# an bestimmter stelle löschen / einfügen



## spot (1. Mai 2011)

Hallo,

ich sitze jetzt seit Tagen an einer Aufgabe und kriege sie einfach nicht gelöst, wäre klasse wenn ich hier ein bisschen Hilfe finden würde 

Aufgabe:

2 Klassen, A und B.
Die Klasse B verwaltet Objekte der Klasse A.

Über B kann man im Laufzeitsfenster Objekte eingeben und dann ausgeben lassen.
Klappt auch alles so weit.
Nun mein Problem:

Es sollen 2 Methoden zu B hinzugefügt werden, eine zum löschen eines Objektes an einer bestimmten Stelle, eine zum hinzufügen an einer bestimmten Stelle.
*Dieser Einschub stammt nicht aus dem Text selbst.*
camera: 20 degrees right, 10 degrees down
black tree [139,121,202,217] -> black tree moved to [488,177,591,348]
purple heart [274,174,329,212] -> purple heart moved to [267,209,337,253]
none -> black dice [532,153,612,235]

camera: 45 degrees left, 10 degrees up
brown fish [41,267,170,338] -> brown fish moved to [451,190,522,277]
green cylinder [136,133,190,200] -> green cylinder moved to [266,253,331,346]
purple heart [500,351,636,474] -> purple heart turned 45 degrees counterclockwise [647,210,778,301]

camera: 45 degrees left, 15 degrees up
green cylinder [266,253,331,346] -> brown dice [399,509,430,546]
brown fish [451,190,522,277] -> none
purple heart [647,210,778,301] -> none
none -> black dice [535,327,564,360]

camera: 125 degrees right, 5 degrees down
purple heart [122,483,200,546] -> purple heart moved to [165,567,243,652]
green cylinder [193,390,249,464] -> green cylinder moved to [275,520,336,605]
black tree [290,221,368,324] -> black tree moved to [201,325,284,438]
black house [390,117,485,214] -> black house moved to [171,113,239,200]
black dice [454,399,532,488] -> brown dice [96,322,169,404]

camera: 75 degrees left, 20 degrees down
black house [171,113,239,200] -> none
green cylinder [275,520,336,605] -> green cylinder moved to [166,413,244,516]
Ich tüftel die ganze Zeit an bt.add(1,"m"); rum, weiß aber nicht, wie es damit klappen soll.
die 1 soll die Stelle sein (aber über die Tastatur einzugeben), "m" das Objekt, welches aus 5 eingaben (Nummer, anzahl,....)  besteht.

Hilfe wäre klasse ! 

gruß


----------



## CPoly (1. Mai 2011)

spot hat gesagt.:


> Die Klasse B verwaltet Objekte der Klasse A.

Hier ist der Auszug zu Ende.